- PASSAGE -
## BEGIN

Figure 1: I know, this is just a schematic figure. However, it wrongly implies that the part of the sea ice underneath the water surface is as thick as the part of the sea ice above the water surface. In addition, the thickness of the snow load almost certainly would lead to flooding of the ice-snow interface. Therefore, for the sake of displaying a more realistic schematic figure - that even lecturers might want to take from your paper - I recommend to replace this figure by one which has more realistic dimensions.
In the caption, h_fs is not mentioned yet.L71: "... these estimates are both assumed to be biased high ..." --> There has been a Cryosphere Discussion paper around for a while (tc-2021-227 by Wang et al.); if I recall correctly they took an independent look (not from the producer's side) at the ESA sea ice thickness product. It might be worth a look.
L121-125: ICESat had only several dedicated measurement periods while ICESat-2 has been operated continuously. I therefore assume the climatology maps have a different number of months as their baseline, i.e. for August or December it is possibly mostly ICESat-2 - aka data from 1 or 2 years, respectively, while for March it is data from one ICESat-2 year and five ICESat years. I recommend to include a short table detailing this difference in representativity of the climatology freeboard maps of the different months.
Not clear as well is how the different coverage of ICESat measurements over different months is taken into account in the respective monthly mean. Often these maps are bi-monthly maps derived e.g. half from February and half from March. How is this realized in your climatology? Did you use a Feb/Mar ICESat map for both February and March?

## END

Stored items
## BEGIN

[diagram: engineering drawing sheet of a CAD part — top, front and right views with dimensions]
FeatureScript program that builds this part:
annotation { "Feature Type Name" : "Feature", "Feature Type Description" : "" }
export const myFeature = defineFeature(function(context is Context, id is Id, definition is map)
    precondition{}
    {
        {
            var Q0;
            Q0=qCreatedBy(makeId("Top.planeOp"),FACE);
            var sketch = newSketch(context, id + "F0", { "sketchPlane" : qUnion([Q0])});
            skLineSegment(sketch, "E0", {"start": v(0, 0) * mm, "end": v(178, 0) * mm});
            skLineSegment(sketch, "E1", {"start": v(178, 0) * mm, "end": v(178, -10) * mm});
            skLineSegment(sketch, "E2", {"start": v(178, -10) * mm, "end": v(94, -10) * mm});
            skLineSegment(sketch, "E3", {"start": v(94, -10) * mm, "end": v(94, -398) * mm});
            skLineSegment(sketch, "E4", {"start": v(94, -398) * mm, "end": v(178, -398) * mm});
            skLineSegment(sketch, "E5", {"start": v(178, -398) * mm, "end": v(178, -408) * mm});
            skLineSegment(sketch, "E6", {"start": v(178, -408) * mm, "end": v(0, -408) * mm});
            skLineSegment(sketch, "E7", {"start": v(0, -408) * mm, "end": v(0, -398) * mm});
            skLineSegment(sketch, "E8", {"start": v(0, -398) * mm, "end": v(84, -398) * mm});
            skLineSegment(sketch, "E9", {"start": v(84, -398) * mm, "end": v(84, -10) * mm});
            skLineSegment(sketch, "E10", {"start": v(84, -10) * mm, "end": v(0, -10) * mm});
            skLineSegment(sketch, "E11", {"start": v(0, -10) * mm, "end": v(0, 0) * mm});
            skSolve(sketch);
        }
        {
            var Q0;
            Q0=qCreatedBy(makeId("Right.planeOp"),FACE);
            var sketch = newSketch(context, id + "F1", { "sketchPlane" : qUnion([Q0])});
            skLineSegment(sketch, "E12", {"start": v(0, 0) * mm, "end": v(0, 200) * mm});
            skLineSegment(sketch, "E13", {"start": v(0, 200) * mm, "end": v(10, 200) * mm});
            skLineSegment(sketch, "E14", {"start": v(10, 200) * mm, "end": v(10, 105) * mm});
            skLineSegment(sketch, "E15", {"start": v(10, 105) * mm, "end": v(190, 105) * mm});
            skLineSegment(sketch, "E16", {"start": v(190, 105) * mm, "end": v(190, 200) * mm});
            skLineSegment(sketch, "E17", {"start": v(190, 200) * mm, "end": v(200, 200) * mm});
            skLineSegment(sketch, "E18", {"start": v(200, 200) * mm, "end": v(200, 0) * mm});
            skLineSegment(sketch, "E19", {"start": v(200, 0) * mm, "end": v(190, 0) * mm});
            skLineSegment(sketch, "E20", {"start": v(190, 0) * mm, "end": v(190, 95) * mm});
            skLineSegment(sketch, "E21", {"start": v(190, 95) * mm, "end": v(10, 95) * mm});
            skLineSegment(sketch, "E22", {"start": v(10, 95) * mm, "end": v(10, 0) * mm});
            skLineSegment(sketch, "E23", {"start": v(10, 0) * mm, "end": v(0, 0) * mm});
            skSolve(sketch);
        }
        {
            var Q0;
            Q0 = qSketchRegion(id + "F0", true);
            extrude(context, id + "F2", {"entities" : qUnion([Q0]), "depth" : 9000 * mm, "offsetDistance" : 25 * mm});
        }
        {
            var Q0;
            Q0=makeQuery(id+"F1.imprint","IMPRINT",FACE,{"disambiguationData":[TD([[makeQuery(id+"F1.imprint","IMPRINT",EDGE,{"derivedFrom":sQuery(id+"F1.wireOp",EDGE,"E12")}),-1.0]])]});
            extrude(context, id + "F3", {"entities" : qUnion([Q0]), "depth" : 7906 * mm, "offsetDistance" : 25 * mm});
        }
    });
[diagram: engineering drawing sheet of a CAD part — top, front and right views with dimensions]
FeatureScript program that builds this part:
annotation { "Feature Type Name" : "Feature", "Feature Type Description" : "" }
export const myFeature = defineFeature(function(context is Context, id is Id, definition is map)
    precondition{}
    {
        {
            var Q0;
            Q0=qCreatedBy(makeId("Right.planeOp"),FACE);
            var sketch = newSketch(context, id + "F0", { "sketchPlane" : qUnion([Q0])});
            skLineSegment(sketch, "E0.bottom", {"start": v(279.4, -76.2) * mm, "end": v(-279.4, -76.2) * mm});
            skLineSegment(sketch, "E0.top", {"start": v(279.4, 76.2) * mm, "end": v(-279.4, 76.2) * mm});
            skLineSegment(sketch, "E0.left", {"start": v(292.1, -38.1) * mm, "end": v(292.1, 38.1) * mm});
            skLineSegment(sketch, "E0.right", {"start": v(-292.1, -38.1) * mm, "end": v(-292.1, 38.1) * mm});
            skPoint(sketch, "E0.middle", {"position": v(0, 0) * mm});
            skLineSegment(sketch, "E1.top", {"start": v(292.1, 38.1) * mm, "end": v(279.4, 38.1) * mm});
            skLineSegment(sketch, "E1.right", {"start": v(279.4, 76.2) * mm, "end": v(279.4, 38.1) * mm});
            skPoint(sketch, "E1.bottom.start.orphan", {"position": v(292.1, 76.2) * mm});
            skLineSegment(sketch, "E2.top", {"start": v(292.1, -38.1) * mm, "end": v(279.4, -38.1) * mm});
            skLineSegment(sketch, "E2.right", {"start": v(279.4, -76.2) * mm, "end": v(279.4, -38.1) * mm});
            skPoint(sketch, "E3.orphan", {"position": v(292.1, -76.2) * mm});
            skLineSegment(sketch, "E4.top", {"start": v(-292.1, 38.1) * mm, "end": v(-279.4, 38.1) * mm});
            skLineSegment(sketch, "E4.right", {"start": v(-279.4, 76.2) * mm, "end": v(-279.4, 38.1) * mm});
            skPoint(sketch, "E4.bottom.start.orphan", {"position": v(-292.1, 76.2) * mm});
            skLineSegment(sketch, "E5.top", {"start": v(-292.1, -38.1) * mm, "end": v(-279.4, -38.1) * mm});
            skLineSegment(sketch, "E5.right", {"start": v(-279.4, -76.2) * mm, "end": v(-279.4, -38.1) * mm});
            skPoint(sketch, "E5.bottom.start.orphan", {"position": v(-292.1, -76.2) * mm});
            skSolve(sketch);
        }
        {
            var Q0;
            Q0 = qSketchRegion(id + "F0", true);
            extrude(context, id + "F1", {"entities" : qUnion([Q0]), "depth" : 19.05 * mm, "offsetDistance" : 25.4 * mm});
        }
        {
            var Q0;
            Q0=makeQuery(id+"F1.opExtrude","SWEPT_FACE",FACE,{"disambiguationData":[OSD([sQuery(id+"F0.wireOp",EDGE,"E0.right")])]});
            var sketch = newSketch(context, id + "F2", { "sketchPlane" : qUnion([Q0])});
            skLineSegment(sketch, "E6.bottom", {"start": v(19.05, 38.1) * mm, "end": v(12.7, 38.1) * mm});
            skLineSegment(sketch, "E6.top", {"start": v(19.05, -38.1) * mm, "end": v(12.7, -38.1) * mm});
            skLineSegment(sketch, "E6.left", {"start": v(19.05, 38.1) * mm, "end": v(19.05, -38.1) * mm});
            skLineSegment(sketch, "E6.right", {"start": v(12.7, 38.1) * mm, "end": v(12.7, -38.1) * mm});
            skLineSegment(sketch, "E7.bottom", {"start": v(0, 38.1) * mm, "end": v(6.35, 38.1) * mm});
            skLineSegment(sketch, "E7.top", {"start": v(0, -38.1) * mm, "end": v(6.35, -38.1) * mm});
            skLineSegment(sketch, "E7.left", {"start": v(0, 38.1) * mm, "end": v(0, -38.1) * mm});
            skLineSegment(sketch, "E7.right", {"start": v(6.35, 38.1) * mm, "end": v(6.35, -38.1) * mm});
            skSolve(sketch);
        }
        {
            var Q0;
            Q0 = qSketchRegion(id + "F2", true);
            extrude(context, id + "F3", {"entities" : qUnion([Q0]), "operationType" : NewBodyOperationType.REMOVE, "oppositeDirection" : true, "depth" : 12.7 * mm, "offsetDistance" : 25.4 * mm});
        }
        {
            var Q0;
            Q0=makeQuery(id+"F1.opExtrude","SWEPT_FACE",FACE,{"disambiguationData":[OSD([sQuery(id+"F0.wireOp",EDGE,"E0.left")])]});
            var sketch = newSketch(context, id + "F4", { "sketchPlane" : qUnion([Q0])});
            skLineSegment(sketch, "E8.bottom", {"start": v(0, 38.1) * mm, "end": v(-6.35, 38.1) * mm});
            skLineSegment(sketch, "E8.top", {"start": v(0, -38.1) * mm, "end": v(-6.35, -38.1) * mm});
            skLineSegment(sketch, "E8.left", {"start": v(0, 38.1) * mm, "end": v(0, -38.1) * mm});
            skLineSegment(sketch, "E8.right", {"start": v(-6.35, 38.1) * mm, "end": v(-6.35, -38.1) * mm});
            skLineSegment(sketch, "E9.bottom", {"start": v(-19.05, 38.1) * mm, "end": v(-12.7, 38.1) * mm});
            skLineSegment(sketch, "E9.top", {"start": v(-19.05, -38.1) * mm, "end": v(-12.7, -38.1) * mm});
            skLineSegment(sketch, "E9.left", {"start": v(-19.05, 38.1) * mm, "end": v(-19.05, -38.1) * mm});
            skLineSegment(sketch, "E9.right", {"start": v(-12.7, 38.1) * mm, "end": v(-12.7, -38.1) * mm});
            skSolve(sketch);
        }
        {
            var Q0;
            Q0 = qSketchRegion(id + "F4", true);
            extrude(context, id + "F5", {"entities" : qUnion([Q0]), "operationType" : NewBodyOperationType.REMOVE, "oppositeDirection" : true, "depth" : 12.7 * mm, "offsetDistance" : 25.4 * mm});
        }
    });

## END

Copy out the passage on sea ice thickness word for word, from start to finish.

- TASK RESULT -
Figure 1: I know, this is just a schematic figure. However, it wrongly implies that the part of the sea ice underneath the water surface is as thick as the part of the sea ice above the water surface. In addition, the thickness of the snow load almost certainly would lead to flooding of the ice-snow interface. Therefore, for the sake of displaying a more realistic schematic figure - that even lecturers might want to take from your paper - I recommend to replace this figure by one which has more realistic dimensions.
In the caption, h_fs is not mentioned yet.L71: "... these estimates are both assumed to be biased high ..." --> There has been a Cryosphere Discussion paper around for a while (tc-2021-227 by Wang et al.); if I recall correctly they took an independent look (not from the producer's side) at the ESA sea ice thickness product. It might be worth a look.
L121-125: ICESat had only several dedicated measurement periods while ICESat-2 has been operated continuously. I therefore assume the climatology maps have a different number of months as their baseline, i.e. for August or December it is possibly mostly ICESat-2 - aka data from 1 or 2 years, respectively, while for March it is data from one ICESat-2 year and five ICESat years. I recommend to include a short table detailing this difference in representativity of the climatology freeboard maps of the different months.
Not clear as well is how the different coverage of ICESat measurements over different months is taken into account in the respective monthly mean. Often these maps are bi-monthly maps derived e.g. half from February and half from March. How is this realized in your climatology? Did you use a Feb/Mar ICESat map for both February and March?